### What is expected
In the material below, which lines hold the word "Shareholders"? Pick each one out.
::::::
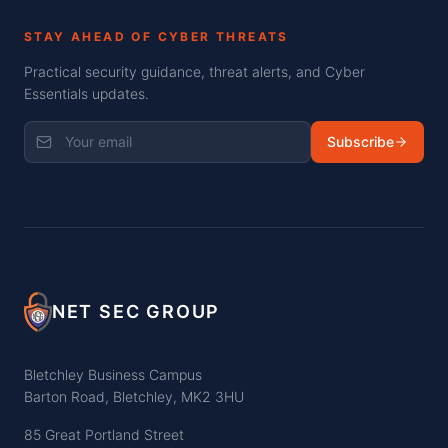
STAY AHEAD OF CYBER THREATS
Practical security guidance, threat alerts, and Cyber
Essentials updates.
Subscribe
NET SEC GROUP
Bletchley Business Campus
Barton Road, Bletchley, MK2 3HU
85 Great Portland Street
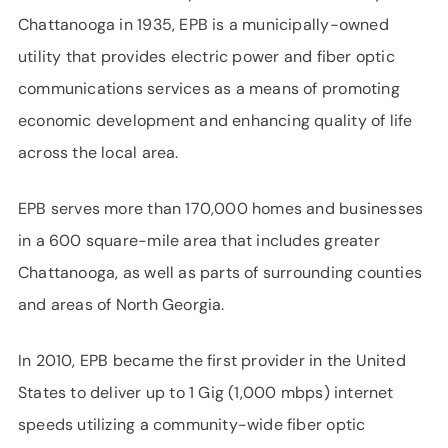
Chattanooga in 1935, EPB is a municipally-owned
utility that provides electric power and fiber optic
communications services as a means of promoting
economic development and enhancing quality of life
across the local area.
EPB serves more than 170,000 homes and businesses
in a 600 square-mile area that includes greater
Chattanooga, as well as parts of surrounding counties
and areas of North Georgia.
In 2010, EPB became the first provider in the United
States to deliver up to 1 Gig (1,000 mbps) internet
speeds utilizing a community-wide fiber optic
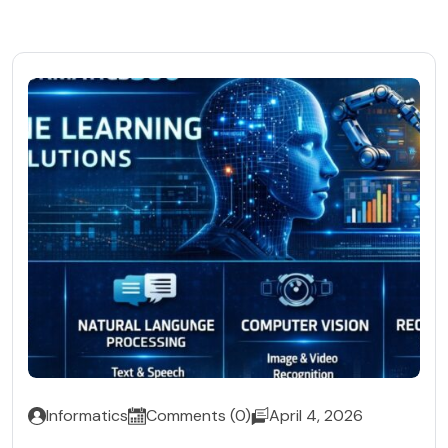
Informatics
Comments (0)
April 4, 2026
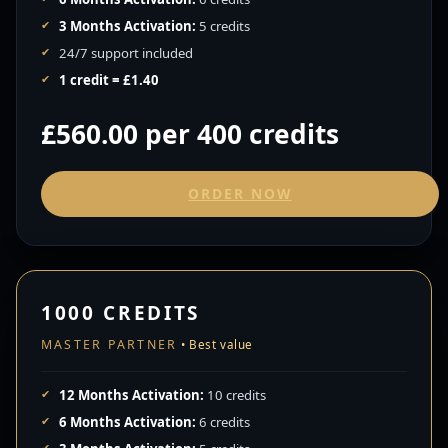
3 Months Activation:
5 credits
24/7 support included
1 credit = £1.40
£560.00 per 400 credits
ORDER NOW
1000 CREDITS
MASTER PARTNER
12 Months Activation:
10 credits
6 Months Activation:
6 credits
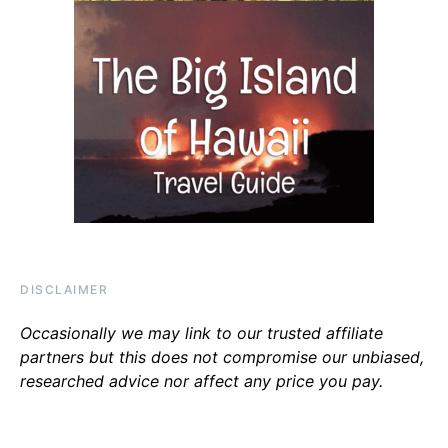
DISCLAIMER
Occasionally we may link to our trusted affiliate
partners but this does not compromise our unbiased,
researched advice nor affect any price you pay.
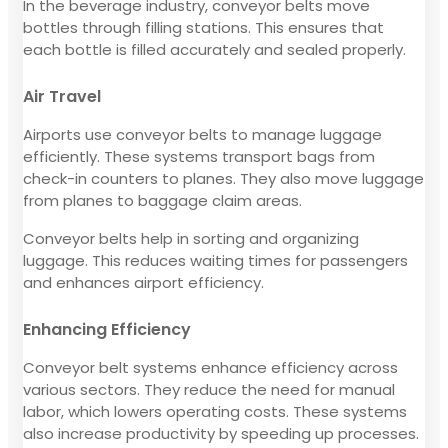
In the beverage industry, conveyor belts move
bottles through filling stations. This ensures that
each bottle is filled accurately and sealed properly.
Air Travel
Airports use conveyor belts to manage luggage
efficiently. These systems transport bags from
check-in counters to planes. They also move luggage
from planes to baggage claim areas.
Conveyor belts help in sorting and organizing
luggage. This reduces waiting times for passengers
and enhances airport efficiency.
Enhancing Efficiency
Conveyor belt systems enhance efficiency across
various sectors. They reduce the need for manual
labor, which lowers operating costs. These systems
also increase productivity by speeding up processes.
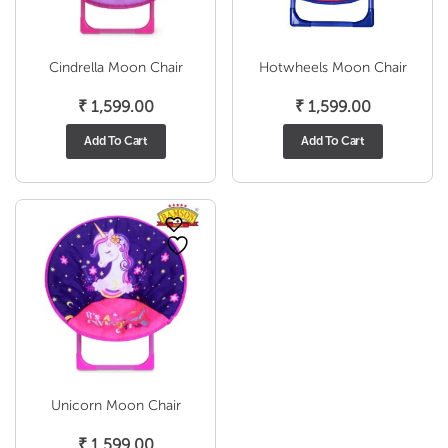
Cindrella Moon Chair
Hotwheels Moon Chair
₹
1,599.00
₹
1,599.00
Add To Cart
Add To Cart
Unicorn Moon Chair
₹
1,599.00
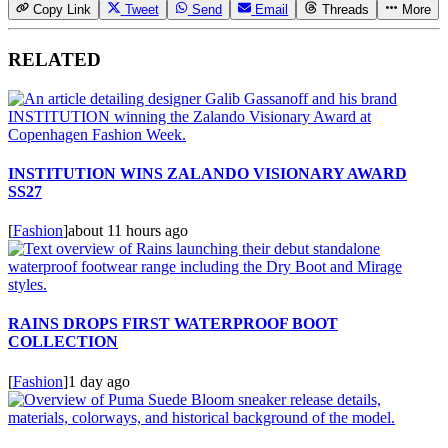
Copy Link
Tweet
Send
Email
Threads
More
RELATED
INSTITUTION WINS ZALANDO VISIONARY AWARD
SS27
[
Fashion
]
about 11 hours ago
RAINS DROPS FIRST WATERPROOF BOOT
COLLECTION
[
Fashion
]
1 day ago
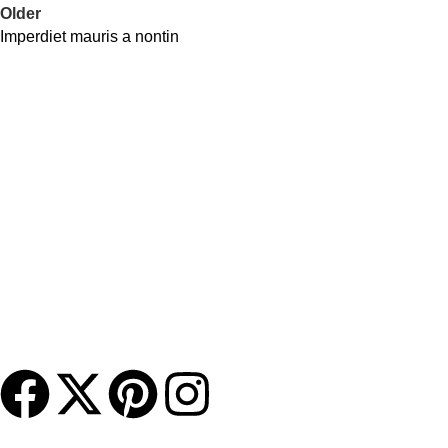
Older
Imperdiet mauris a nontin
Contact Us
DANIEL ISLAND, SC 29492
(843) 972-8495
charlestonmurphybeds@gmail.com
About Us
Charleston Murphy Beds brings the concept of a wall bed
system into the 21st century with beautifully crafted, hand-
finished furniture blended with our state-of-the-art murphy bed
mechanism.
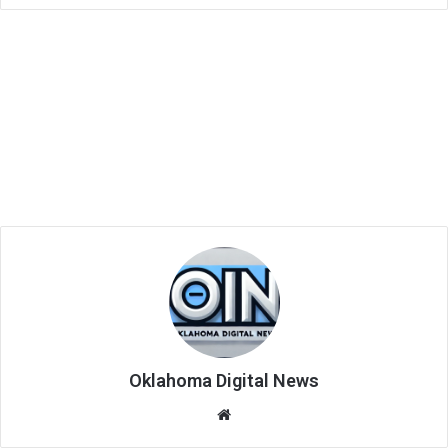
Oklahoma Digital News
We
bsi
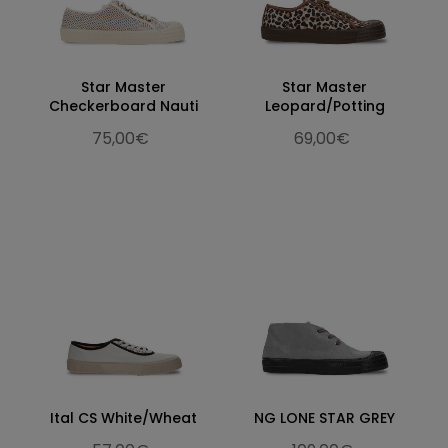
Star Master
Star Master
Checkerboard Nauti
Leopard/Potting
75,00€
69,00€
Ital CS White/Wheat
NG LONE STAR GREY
::::::
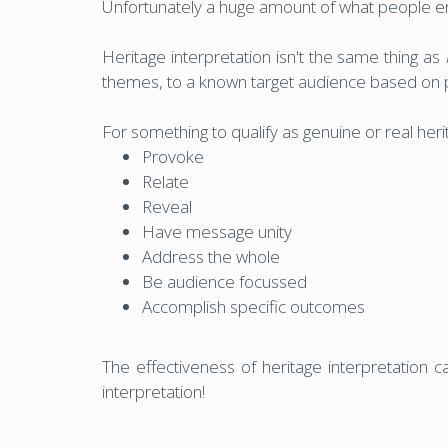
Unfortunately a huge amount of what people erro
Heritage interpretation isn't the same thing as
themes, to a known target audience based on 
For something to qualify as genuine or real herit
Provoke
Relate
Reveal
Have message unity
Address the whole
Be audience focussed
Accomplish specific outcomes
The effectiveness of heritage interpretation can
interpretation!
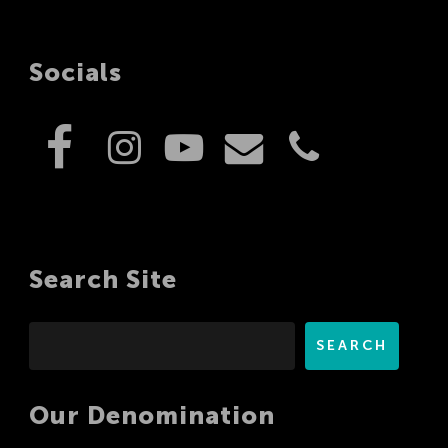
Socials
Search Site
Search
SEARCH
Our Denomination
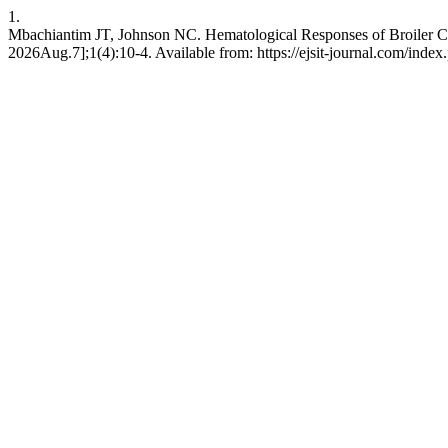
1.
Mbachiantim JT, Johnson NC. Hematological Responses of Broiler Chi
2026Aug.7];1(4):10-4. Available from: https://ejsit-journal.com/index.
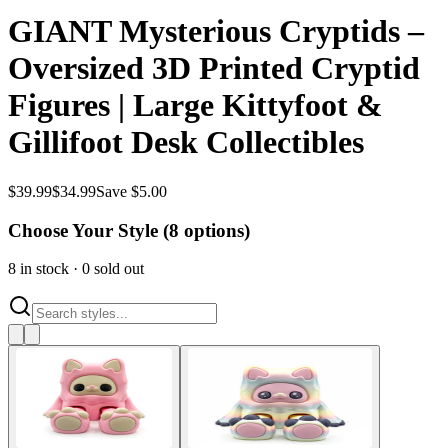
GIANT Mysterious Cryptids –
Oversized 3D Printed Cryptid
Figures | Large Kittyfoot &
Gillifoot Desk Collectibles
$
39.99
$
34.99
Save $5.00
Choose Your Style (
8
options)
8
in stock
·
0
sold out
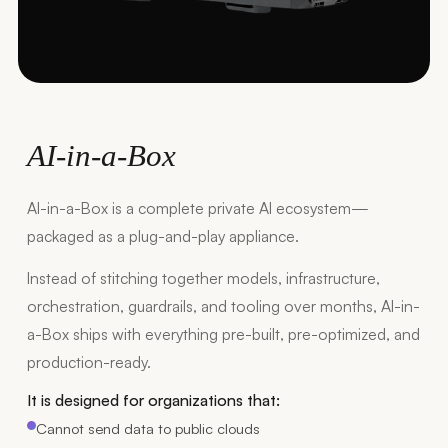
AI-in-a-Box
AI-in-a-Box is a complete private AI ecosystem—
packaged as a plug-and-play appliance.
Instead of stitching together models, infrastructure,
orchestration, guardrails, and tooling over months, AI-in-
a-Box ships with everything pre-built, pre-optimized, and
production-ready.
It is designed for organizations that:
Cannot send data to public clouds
::::::
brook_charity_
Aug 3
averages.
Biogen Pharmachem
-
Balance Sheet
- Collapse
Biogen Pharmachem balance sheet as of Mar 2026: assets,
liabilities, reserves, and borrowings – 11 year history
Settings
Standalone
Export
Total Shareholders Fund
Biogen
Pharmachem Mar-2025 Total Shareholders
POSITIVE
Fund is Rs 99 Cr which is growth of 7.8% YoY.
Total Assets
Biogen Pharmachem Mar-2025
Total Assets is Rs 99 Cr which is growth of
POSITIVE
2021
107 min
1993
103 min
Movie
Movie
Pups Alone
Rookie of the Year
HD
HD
::::::
### Result for this exercise
Total Shareholders Fund
Pharmachem Mar-2025 Total Shareholders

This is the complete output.